DACA, or Deferred Action for Childhood Arrivals, provides protection from deportation and a work permit to undocumented children who arrived in the U.S. before the age of 16 and have lived here for multiple years, among other prerequisites. They must also not have any felonies or multiple misdemeanors listed on their records, and they must have graduated or be enrolled in school.
DACA children are commonly referred to as DREAMers. DACA does not ultimately provide a pathway to citizenship, but qualified recipients can reapply for DACA protection every two years. Most DREAMers have lived most of their lives in the United States, and DACA provides them with a way to study and work in the only home many of them have ever known.
Ana is a DACA recipient. This is her story.

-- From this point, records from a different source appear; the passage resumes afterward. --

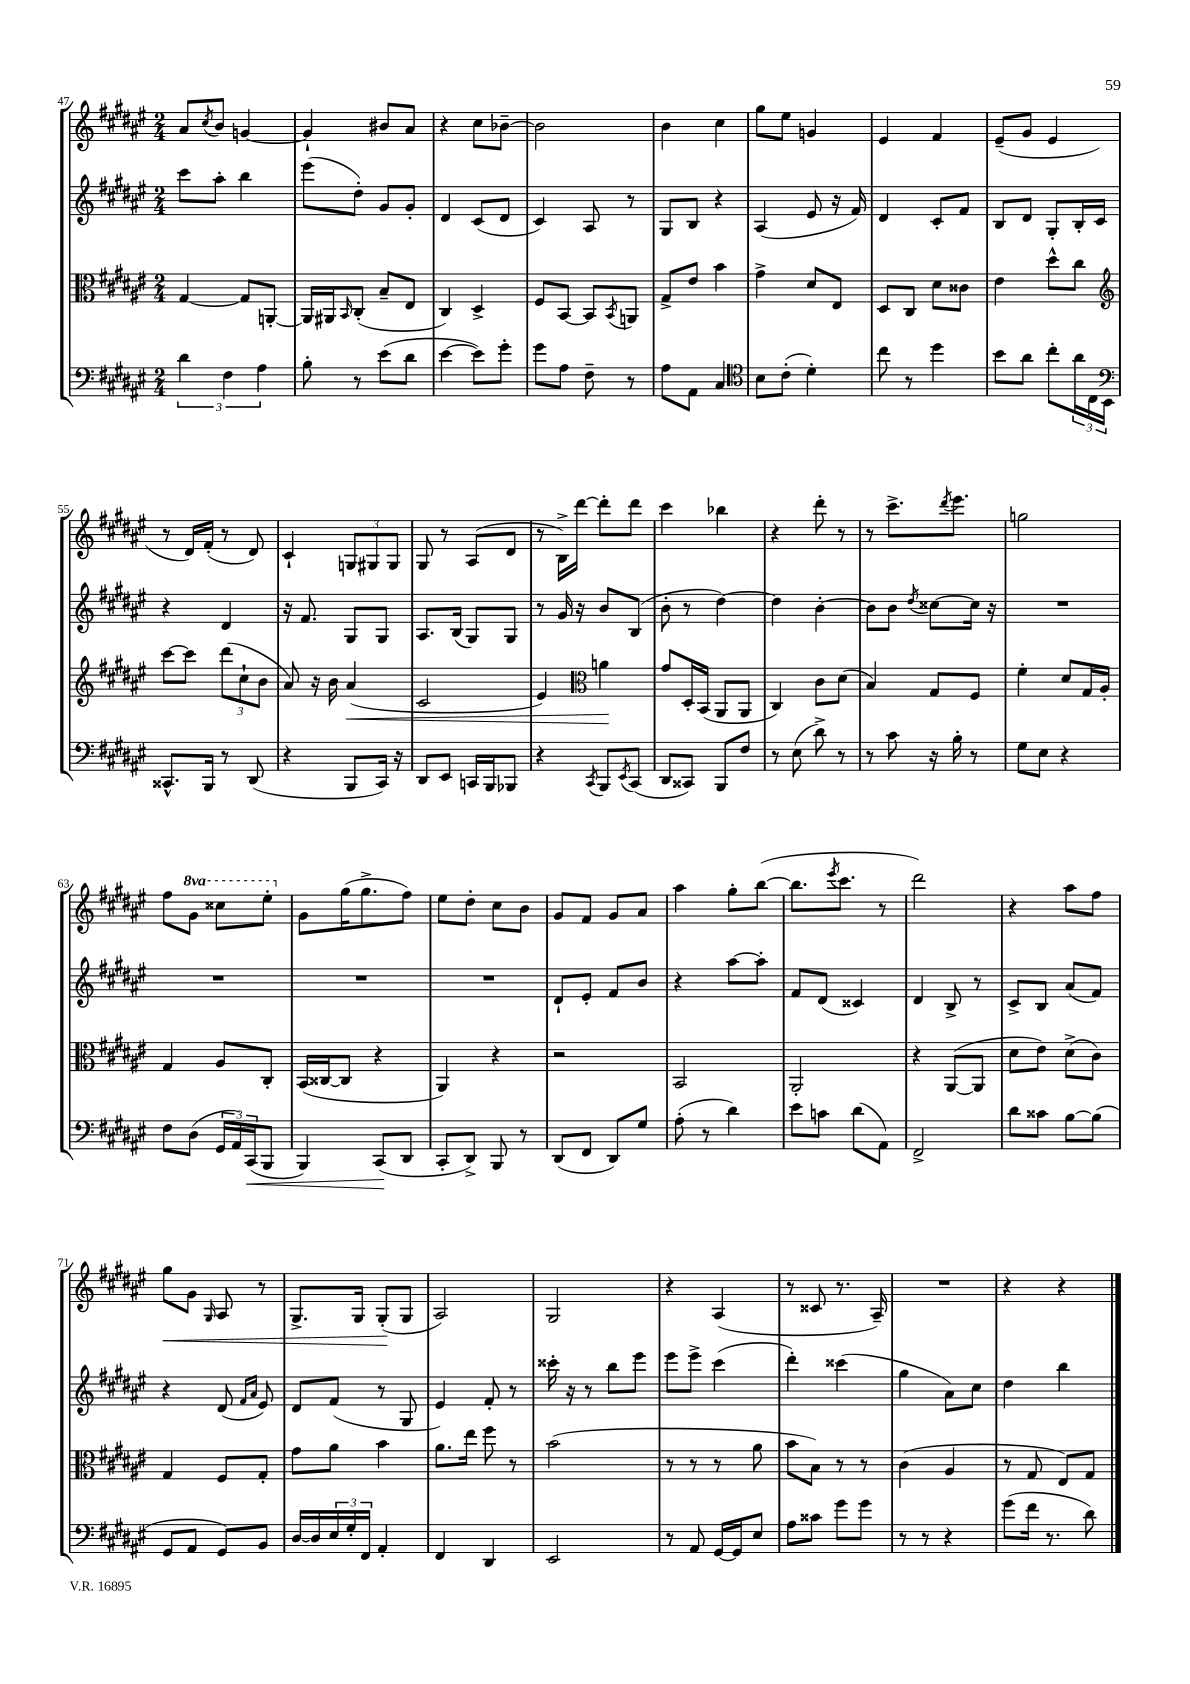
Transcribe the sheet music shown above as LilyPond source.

<<
\new StaffGroup <<
\new Staff = "s0" {
    \clef treble \key fis \major \numericTimeSignature \time 2/4 \set Staff.ottavationMarkups = #ottavation-simple-ordinals
    ais'8 \acciaccatura { cis''8 } b'8 g'4~ |
    g'4-! bis'8 ais'8 |
    r4 cis''8 bes'8~-- |
    bes'2 |
    b'4 cis''4 |
    gis''8 eis''8 g'4 |
    eis'4 fis'4 |
    eis'8--( gis'8 eis'4 |
    r8 dis'16) fis'16-.( r8 dis'8) |
    cis'4-! \tuplet 3/2 { g8 gis8 gis8 } |
    gis8 r8 ais8( dis'8 |
    r8 b16->) dis'''16~ dis'''8-. dis'''8 |
    cis'''4 bes''4 |
    r4 dis'''8-. r8 |
    r8 cis'''8.-> \acciaccatura { dis'''8 } eis'''8. |
    g''2 |
    fis''8 \ottava #1 gis''8 cisis'''8 eis'''8-. \ottava #0 |
    gis'8 gis''16( gis''8.-> fis''8) |
    eis''8 dis''8-. cis''8 b'8 |
    gis'8 fis'8 gis'8 ais'8 |
    ais''4 gis''8-. b''8~( |
    b''8. \acciaccatura { eis'''8 } cis'''8. r8 |
    dis'''2) |
    r4 ais''8 fis''8 |
    gis''8\< gis'8 \grace { gis16 } ais8 r8 |
    gis8.-> gis16 gis8-.\!( gis8 |
    ais2) |
    gis2 |
    r4 ais4( |
    r8 cisis'8 r8. ais16--) |
    R2 |
    r4 r4 \bar "|." |
}
\new Staff = "s1" {
    \clef treble \key fis \major \numericTimeSignature \time 2/4
    cis'''8 ais''8-. b''4 |
    eis'''8( dis''8-.) gis'8 gis'8-. |
    dis'4 cis'8( dis'8 |
    cis'4) ais8 r8 |
    gis8 b8 r4 |
    ais4( eis'8 r16 fis'16) |
    dis'4 cis'8-. fis'8 |
    b8 dis'8 gis8-. b16-. cis'16 |
    r4 dis'4 |
    r16 fis'8. gis8 gis8 |
    ais8. b16( gis8) gis8 |
    r8 gis'16 r16 b'8 b8( |
    b'8-. r8 dis''4~) |
    dis''4 b'4~-. |
    b'8 b'8 \acciaccatura { dis''8 } cisis''8~ cisis''16 r16 |
    R2 |
    R2 |
    R2 |
    R2 |
    dis'8-! eis'8-. fis'8 b'8 |
    r4 ais''8~ ais''8-. |
    fis'8 dis'8( cisis'4) |
    dis'4 b8-> r8 |
    cis'8-> b8 ais'8( fis'8) |
    r4 dis'8( \grace { fis'16 ais'16 } eis'8) |
    dis'8 fis'8( r8 gis8 |
    eis'4) fis'8-. r8 |
    cisis'''16-. r16 r8 b''8 eis'''8 |
    eis'''8 eis'''8-> cis'''4( |
    dis'''4-.) cisis'''4( |
    gis''4 ais'8) cis''8 |
    dis''4 b''4 \bar "|." |
}
\new Staff = "s2" {
    \clef alto \key fis \major \numericTimeSignature \time 2/4
    gis4~ gis8 a,8~-. |
    a,16 ais,16 \grace { b,16 } cis8-.( b8-- eis8 |
    cis4) dis4-> |
    fis8 b,8~ b,8 \acciaccatura { b,8 } a,8 |
    gis8-> eis'8 b'4 |
    gis'4-> dis'8 eis8 |
    dis8 cis8 dis'8 cisis'8 |
    eis'4 dis''8-^ cis''8 |
    \clef treble cis'''8~ cis'''8 \tuplet 3/2 { dis'''8( cis''8-! b'8 } |
    ais'8) r16 b'16 ais'4\<( |
    cis'2 |
    eis'4) \clef alto a'4\! |
    gis'8 dis16-. b,16( ais,8 ais,8 |
    cis4) cis'8 dis'8( |
    b4) gis8 fis8 |
    fis'4-. dis'8 gis16 ais16-. |
    gis4 ais8 cis8-. |
    b,16( cisis16~ cisis8 r4 |
    ais,4) r4 |
    r2 |
    b,2 |
    ais,2-. |
    r4 ais,8~( ais,8 |
    dis'8 eis'8) dis'8->( cis'8) |
    gis4 fis8 gis8-. |
    gis'8 ais'8 b'4 |
    ais'8. eis''16 fis''8 r8 |
    b'2( |
    r8 r8 r8 ais'8 |
    b'8 b8) r8 r8 |
    cis'4( ais4 |
    r8 gis8 eis8) gis8 \bar "|." |
}
\new Staff = "s3" {
    \clef bass \key fis \major \numericTimeSignature \time 2/4
    \tuplet 3/2 { dis'4 fis4 ais4 } |
    b8-. r8 eis'8( dis'8 |
    eis'4~ eis'8) gis'8-. |
    gis'8 ais8 fis8-- r8 |
    ais8 ais,8 cis4 |
    \clef tenor b8 cis'8-.( dis'4-.) |
    cis''8 r8 dis''4 |
    b'8 ais'8 cis''8-. \tuplet 3/2 { ais'16 cis16 b,16 } |
    \clef bass cisis,8.-^ b,,16 r8 dis,8( |
    r4 b,,8 cis,16) r16 |
    dis,8 eis,8 c,16 b,,16 bes,,8 |
    r4 \acciaccatura { cis,8 } b,,8 \acciaccatura { eis,8 } cis,8( |
    dis,8 cisis,8) b,,8 fis8 |
    r8 eis8( dis'8->) r8 |
    r8 cis'8 r16 b16-. r8 |
    gis8 eis8 r4 |
    fis8 dis8( \tuplet 3/2 { gis,16 ais,16) cis,16\<( } b,,8 |
    b,,4) cis,8\!( dis,8 |
    cis,8-. dis,8->) b,,8 r8 |
    dis,8( fis,8 dis,8) gis8 |
    ais8-.( r8 dis'4) |
    eis'8 c'8 dis'8( ais,8) |
    fis,2-> |
    dis'8 cisis'8 b8~ b8( |
    gis,8 ais,8 gis,8) b,8 |
    dis16~ dis16 \tuplet 3/2 { eis16 gis16-. fis,16 } ais,4-. |
    fis,4 dis,4 |
    eis,2 |
    r8 ais,8 gis,16~ gis,16 eis8 |
    ais8 cisis'8 gis'8 gis'8 |
    r8 r8 r4 |
    gis'8( fis'16 r8. dis'8) \bar "|." |
}
>>
>>
\layout { \context { \Score currentBarNumber = #47 } }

I vividly remember June 15, 2012. It was my little sister’s graduation from the University of California, Irvine, and we were getting ready for her big day. The TV was on in the background, playing either Telemundo or Univision. I can’t quite remember which. When the president came on the TV, we all stopped what we were doing to listen as he announced the DACA executive order. Incredulous, yet overjoyed, we all hugged each other!
I came to the U.S. with my family when I was 14 years old. My parents and younger siblings had received their green cards earlier that year through a family petition that was filed in 2001. I aged out of the process and remained undocumented. Getting the news that I could now receive a work permit and protection from deportation filled me with hope. I felt less abandoned. I was given the opportunity to occupy the spaces that were open to my family members as legal residents.
For weeks, I anxiously waited for the DACA forms to become available, checking uscis.gov every chance I got. Once the forms were finally available, I filed my own DACA application. I googled DREAMer blogs, which helped me put together 100+ pages of evidence that demonstrated my continuous presence in the US from 2007 to 2012. Unlike younger applicants, I couldn’t just submit my school transcripts. I graduated from college in 2007 and had worked multiple jobs between then and DACA day 2012. Those jobs ranged from tutoring, babysitting, helping the family business and volunteering at local schools. I had to provide documentation of all these things and more with my application. I often wonder what the immigration officer’s face looked like when he saw my very organized, yet very messy life in front of him. In the end, I received my first DACA work permit on September 28, 2012.
Months later, a friend asked me to join her as a volunteer at World Relief where she was helping with DACA applications. That is how I first started down the path to helping people like me find ways to get legal status. In high school, I dreamt of being an immigration attorney. Back then It felt like an impossible dream — one that I don’t think I ever even said out loud. I wanted to be someone who could provide accessible information to others in my community who were seeking legal status.
I had been exposed to too many injustices not to do something about it. Too many friends and people from church had fallen victim to scams —so-called notarios — who took advantage of people’s desperation to have legal status, only to lead them into significant financial loss and, at times, facing deportation and family separation.
At World Relief, I found a path to my dream. After going through an extensive training process to become a Department of Justice accredited representative, I was allowed to practice immigration law (with limitations) as a non-attorney. For the past seven years, I’ve had the privilege to do what I always wanted. To top it off, I get to work with an amazing group of people that have become my family.
But then, 2017 happened. That year was the worst year of my life as a reality that had been dormant awoke in me. DACA had given me a false sense of belonging and my mom’s death slapped me back into reality: I am undocumented in this country.
My mom passed away unexpectedly while she was visiting Peru. While everyone else in my family was able to travel to Peru to see her one last time and to mourn with our family, I stayed behind.
Thankfully, I am blessed with amazing friends who love me and knew just how to see me through this terrible situation, but the sting remains. I had to stay behind — an ever-present reminder of my undocumented status. And while my mother’s passing struck me to my core, 2017 was also the year a new presidential administration was appointed in the U.S. This new administration sought to terminate DACA. Over the next three years, the administration would introduce many other immigration policy changes, making practicing immigration law even more difficult than it was before.
Immigration in general is a mess. It seems like every other day there are new policies, new forms, new fee hikes, less options for those with low income, new barriers making it impossible for people to get their papeles. In the five months since COVID-19 hit the U.S. alone, at least 47 immigration policy changes have been introduced, and I feel it all.
All these changes are happening to me, they are attacks to people like me. We are working, supporting our families, doing our best to be considered “of good moral character,” hoping for a pathway to get permanent status. We, undocumented people, we already belong. We just don’t have the plastic card that proves it.
Last week, the U.S. Supreme Court blocked the administration’s attempt to terminate DACA, a temporary victory in this long and arduous battle. While I breathed a sigh of relief, the Court said the administration could still end the program if it were to follow the proper procedures. As anxious as that makes me — for myself, for my friends, for my clients — home is here. I will file as many applications as I can until the end. I will do my best to help as many people as I can to ensure they continue to have protection from deportation and a right to legally work.
My siblings are US citizens now. I helped with their processes myself! I know what life without DACA would be. Hard doesn’t quite describe it, and I don’t want it. But I have hope.